Discovered the excellent `ggscatter`

function in the `ggpubr`

library to generate correlation plots. I generated correlation plots for the 3 differentially abundant proteins (HSP90, Puromycin-sensitive aminopeptidase, Trifunctional Enzyme). At first I was going to just use Pep1 (the most abundant peptide from each protein) to generate these plots. Instead, I z-transformed all peptide abundance data so they were all on the same scale, and thus could regress all peptides from each protein against environmental paramters.

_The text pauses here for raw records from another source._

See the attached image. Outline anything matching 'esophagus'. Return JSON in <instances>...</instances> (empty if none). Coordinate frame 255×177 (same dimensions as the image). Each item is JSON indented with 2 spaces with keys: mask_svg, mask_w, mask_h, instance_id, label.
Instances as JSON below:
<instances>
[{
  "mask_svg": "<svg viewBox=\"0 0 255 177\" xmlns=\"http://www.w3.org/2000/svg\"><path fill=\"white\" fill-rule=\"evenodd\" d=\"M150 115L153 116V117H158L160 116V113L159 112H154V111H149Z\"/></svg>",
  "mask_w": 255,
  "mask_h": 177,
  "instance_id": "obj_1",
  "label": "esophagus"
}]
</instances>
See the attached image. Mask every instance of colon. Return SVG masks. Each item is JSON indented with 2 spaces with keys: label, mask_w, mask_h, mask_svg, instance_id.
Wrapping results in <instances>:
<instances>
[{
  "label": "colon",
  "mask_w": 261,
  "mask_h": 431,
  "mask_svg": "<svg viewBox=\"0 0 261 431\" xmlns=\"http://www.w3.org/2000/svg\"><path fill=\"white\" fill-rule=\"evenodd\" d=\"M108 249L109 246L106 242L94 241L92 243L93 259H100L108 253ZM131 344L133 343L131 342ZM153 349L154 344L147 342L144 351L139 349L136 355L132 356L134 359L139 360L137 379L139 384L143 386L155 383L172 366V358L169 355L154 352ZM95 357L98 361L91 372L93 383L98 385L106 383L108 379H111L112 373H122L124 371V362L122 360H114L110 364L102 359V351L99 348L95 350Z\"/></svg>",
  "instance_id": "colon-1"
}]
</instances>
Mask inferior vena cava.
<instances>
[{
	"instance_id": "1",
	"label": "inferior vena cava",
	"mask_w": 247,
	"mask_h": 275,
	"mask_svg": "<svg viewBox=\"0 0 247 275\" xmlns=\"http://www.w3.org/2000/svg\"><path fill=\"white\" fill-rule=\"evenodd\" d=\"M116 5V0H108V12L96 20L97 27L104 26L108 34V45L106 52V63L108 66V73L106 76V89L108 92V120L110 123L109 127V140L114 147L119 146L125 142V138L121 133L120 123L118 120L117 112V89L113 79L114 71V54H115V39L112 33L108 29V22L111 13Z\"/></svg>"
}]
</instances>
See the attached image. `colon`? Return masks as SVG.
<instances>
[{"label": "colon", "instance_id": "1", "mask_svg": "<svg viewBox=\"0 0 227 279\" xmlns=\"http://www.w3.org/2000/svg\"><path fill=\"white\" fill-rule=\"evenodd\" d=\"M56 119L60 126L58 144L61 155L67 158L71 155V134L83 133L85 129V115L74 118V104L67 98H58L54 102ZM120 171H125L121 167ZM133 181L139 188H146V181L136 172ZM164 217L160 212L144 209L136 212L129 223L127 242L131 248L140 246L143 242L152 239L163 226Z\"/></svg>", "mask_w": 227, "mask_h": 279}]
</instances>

It’s a good idea to quickly summarize how I’ve manipulated peptide abundance data in this project:

- lambda-transformed abundance by each protein to create normal distributions, then compared across habitats, sites, and regions using ANOVA
- z-transformed by each peptide ((X-mean)/SD), then ran correlation analysis against each environmental parameter

### 3. From plots, selected env. summary stats to use in models

Selected the following environmental parameters per the respective proteins for model constructions, using an approximate alpha=0.01 as cutoff: % Growth, DO.sd, DO.var, pH.sd.1, salinity.mean, salinity.sd.1. Here are the correlation plots for these parameters, using HSP90 for the purposes of this example:

### 4. Generate correlation plots with selected env. variables to identify potential interactions

Generated a correlation plot with the `pairs()`

function to identify any environmental parameters that are highly correlated; if identified, I can leave one of the two correlated metrics out of my linear model.
From the correlation plot, it appears that:

- DO.sd & DO.var highly correlated. Select DO.sd since it’s correlation p=value is slightly smaller
- pH.sd & pH.var highly correlated. Select pH.var since it’s correlation p=value is smaller and r value higher

### 5. Run multiple linear regression model

Ran the following model and viewed summary:

```
Call:
lm(formula = value ~ DO.mean.loc.Z + DO.sd.loc.Z + pH.var.loc.Z +
Salinity.mean.loc.Z + Temperature.mean.loc.Z, data = data.pepsum.Env.Stats.HSP90.Z,
singular.ok = TRUE)
Residuals:
Min 1Q Median 3Q Max
-1.7794 -0.4787 0.1177 0.5790 1.2928
Coefficients: (1 not defined because of singularities)
Estimate Std. Error t value Pr(>|t|)
(Intercept) 0.2450 0.5825 0.421 0.67510
DO.mean.loc.Z 0.6813 1.1876 0.574 0.56776
DO.sd.loc.Z -1.0086 0.9314 -1.083 0.28206
pH.var.loc.Z 0.3494 0.2268 1.541 0.12723
Salinity.mean.loc.Z 1.0207 0.3477 2.935 0.00432 **
Temperature.mean.loc.Z NA NA NA NA
---
Signif. codes: 0 ‘***’ 0.001 ‘**’ 0.01 ‘*’ 0.05 ‘.’ 0.1 ‘ ’ 1
Residual standard error: 0.7499 on 82 degrees of freedom
(54 observations deleted due to missingness)
Multiple R-squared: 0.4062, Adjusted R-squared: 0.3772
F-statistic: 14.02 on 4 and 82 DF, p-value: 9.27e-09
```

Also ran `anova()`

on the model:

```
> anova(lm.HSP90)
Analysis of Variance Table
Response: value
Df Sum Sq Mean Sq F value Pr(>F)
DO.mean.loc.Z 1 25.041 25.0415 44.5306 2.74e-09 ***
DO.sd.loc.Z 1 0.575 0.5754 1.0232 0.314744
pH.var.loc.Z 1 1.077 1.0767 1.9147 0.170197
Salinity.mean.loc.Z 1 4.846 4.8458 8.6171 0.004319 **
Residuals 82 46.112 0.5623
---
Signif. codes: 0 ‘***’ 0.001 ‘**’ 0.01 ‘*’ 0.05 ‘.’ 0.1 ‘ ’ 1
>
```

The coefficient significances are not adequate, and one parameter (T) was left out due to singularity. After messing with models for weeks I have decided to not include them in my paper. I’ve made this decision for several reasons: 1) I don’t believe that I have all influential parameters at hand to construct a representative model, 2) With the exiting environmental data, I believe that correlation analysis is adequate for the purposes of our paper, and perhaps most importantly 3) I don’t know what I’m doing so unable to make informed decisions nor interpret results (I hope to take the regression course next quarter). I also attempted to build a Structural Equation Model, but again, failed.